Preface: I'm currently learning about ANNs because I have ~18.5k images in ~83 classes. They will be used to train a ANN to recognize approximately equal images in realtime. I followed the image example in the book, but it doesn't work for me. So I'm going back to the beginning as I've likely missed something.
I took the Encog XOR example and extended it to teach it how to add numbers less than 100. So far, the results are mixed, even for exact input after training.
Inputs (normalized from 100): 0+0, 1+2, 3+4, 5+6, 7+8, 1+1, 2+2, 7.5+7.5, 7+7, 50+50, 20+20
.
Outputs are the numbers added, then normalized to 100.
After training 100,000 times, some sample output from input data:
0+0=1E-18 (great!)
1+2=6.95
3+4=7.99 (so close!)
5+6=9.33
7+8=11.03
1+1=6.70
2+2=7.16
7.5+7.5=10.94
7+7=10.48
50+50=99.99 (woo!)
20+20=41.27 (close enough)
From cherry-picked unseen data:
2+4=7.75
6+8=10.65
4+6=9.02
4+8=9.91
25+75=99.99 (!!)
21+21=87.41 (?)
I've messed with layers, neuron numbers, and [Resilient|Back]Propagation, but I'm not entirely sure if it's getting better or worse. With the above data, the layers are 2, 6, 1.
I have no frame of reference for judging this. Is this normal? Do I have not enough input? Is my data not complete or random enough, or too weighted?

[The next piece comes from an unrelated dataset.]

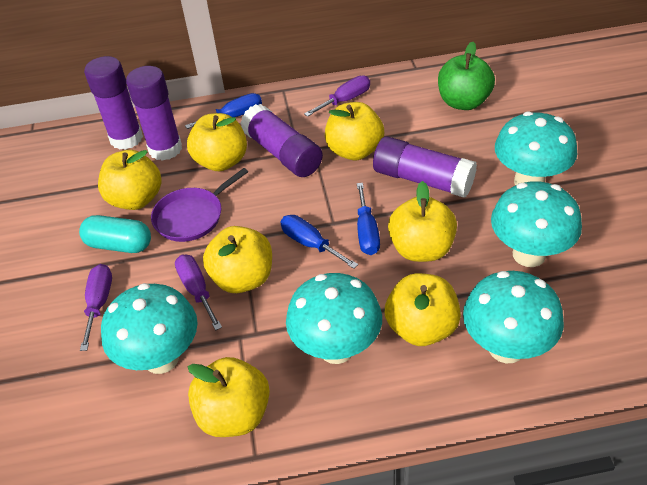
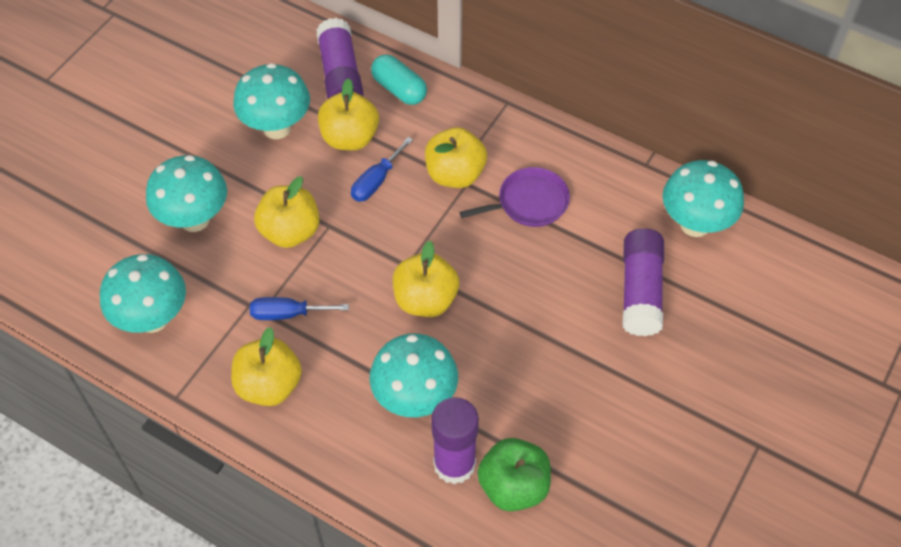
blue screwdriver: [185,93,262,129] [281,215,358,269] [357,183,380,255] = 3 -> [250,297,349,320] [351,137,413,202] = 2
purple glue stick: [84,56,143,150] [126,66,182,161] [240,104,323,177] [373,136,477,198] = 4 -> [316,18,364,99] [431,397,479,484] [623,228,664,336] = 3
purple screwdriver: [80,264,112,351] [175,255,222,330] [304,75,370,117] = 3 -> none = 0
yellow apple: [98,150,161,210] [187,113,247,171] [188,357,270,437] [203,226,272,293] [325,102,384,160] [385,273,461,346] [388,181,457,262] = 7 -> [231,327,302,406] [254,176,319,248] [318,78,379,150] [393,241,459,317] [425,127,487,188] = 5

You are not the first one to ask this. It seems logical to teach an ANN to add. We teach them to function as logic gates, why not addition/multiplication operators. I can't answer this completely, because I have not researched it myself to see how well an ANN performs in this situation.
If you are just teaching addition or multiplication, you might have best results with a linear output and no hidden layer. For example, to learn to add, the two weights would need to be 1.0 and the bias weight would have to go to zero:
linear( (input1 * w1) + (input2 * w2) + bias) = becomes linear( (input1 * 1.0) + (input2 * 1.0) + (0.0) ) =
Training a sigmoid or tanh might be more problematic. The weights/bias and hidden layer would basically have to undo the sigmoid to truely get back to an addition like above.
I think part of the problem is that the neural network is recognizing patterns, not really learning math.